3Dies hat das Landgericht nicht beachtet. Es hat in den Fällen II.2. und II.3. der Urteilsgründe jeweils einen minder schweren Fall der gefährlichen Körperverletzung verneint, ohne die Frage zu erörtern, ob auch unter Berücksichtigung des vertypten Milderungsgrundes gemäß § 21 StGB ein minder schwerer Fall auszuschließen wäre. Entgegen der Ansicht des Generalbundesanwalts kann auch dem Gesamtzusammenhang der Urteilsgründe nicht entnommen werden, dass das Landgericht dies bedacht hat.

4Der Erörterungsmangel hat sich auf die Strafzumessung im Fall II.2. der Urteilsgründe nicht zum Nachteil des Angeklagten ausgewirkt, zumal der gemäß §§ 21, 49 Abs. 1 StGB gemilderte Strafrahmen des § 224 Abs. 1 Halbsatz 1 günstiger ist als der Sonderstrafrahmen gemäß § 224 Abs. 1 Halbsatz 2 StGB.

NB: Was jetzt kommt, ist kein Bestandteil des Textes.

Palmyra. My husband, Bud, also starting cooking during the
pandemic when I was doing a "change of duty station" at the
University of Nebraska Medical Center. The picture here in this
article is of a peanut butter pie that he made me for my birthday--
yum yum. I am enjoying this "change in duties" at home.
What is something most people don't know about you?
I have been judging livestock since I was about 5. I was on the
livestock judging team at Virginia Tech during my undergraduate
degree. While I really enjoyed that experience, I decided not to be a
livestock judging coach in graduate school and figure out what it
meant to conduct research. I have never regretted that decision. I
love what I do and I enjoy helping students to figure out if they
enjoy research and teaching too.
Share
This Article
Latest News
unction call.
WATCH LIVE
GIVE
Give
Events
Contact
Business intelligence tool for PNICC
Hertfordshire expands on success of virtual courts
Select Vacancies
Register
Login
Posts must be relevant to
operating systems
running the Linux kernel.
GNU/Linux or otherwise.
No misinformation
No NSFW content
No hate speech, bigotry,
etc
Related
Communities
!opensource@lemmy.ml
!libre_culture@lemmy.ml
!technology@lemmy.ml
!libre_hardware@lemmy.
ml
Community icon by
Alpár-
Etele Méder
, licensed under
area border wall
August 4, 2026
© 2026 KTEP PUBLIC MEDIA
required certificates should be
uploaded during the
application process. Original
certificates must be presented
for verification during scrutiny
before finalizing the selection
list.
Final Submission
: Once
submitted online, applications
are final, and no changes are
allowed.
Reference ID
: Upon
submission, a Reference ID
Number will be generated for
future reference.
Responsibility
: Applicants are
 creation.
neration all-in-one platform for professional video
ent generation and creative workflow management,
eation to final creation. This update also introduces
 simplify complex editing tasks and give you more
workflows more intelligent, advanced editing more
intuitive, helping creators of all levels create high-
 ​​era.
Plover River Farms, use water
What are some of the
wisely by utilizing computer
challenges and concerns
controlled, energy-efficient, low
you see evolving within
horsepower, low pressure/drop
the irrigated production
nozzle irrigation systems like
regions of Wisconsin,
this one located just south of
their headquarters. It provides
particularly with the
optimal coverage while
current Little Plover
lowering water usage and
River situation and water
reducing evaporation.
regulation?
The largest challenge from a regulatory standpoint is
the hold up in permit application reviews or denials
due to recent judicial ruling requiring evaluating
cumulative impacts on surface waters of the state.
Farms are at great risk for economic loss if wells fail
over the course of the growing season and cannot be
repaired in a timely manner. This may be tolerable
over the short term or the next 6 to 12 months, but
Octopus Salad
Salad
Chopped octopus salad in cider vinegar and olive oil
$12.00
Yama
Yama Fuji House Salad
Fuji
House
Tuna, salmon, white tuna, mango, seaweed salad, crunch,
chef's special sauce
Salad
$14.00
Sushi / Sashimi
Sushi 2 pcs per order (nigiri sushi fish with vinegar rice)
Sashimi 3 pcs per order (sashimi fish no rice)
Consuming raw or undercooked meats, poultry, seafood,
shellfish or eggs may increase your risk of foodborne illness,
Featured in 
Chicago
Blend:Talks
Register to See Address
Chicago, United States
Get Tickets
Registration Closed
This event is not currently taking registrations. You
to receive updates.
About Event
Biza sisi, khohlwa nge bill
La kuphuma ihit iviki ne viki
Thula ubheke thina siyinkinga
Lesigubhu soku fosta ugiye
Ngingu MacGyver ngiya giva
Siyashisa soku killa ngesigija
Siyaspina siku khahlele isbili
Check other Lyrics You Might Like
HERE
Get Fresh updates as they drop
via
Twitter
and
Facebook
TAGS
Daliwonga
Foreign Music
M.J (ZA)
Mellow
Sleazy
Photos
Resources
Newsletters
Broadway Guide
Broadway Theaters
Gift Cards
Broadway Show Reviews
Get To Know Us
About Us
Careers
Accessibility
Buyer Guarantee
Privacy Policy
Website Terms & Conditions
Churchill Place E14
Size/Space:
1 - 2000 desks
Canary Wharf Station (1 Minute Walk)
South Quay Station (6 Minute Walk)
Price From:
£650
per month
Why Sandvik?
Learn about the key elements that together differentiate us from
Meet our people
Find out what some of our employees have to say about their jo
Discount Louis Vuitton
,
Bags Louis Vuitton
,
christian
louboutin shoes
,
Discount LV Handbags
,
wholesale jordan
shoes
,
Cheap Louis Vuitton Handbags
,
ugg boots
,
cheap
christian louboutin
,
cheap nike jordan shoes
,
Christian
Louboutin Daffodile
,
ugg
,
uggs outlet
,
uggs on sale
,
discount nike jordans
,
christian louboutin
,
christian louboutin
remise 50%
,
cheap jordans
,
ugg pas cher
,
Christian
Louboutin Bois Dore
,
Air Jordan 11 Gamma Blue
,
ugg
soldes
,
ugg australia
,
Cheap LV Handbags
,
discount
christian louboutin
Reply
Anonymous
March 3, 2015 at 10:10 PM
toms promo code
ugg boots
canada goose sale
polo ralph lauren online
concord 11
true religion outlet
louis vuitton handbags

5Jedoch kann der Senat nicht sicher ausschließen, dass die Strafe im Fall II.3. der Urteilsgründe für den Angeklagten günstiger bemessen worden wäre, wenn das Landgericht unter Berücksichtigung des § 21 StGB vom Vorliegen eines minder schweren Falles der gefährlichen Körperverletzung ausgegangen wäre. Diese Frage hat der neue Tatrichter zu prüfen. Der Senat macht auch angesichts der Höhe der vom Landgericht verhängten Strafe für Fall II.3. von drei Jahren Freiheitsstrafe im Vergleich mit den anderen Einzelstrafen (Geldstrafe von 90 Tagessätzen im Fall II.1. und Freiheitsstrafe von neun Monaten im Fall II.2. der Urteilsgründe) nicht von der Möglichkeit gemäß § 354 Abs. 1a StPO Gebrauch.

6Die Aufhebung der Einsatzstrafe zwingt zur Aufhebung des Ausspruchs über die Gesamtfreiheitsstrafe. Die Kompensationsentscheidung bleibt unberührt.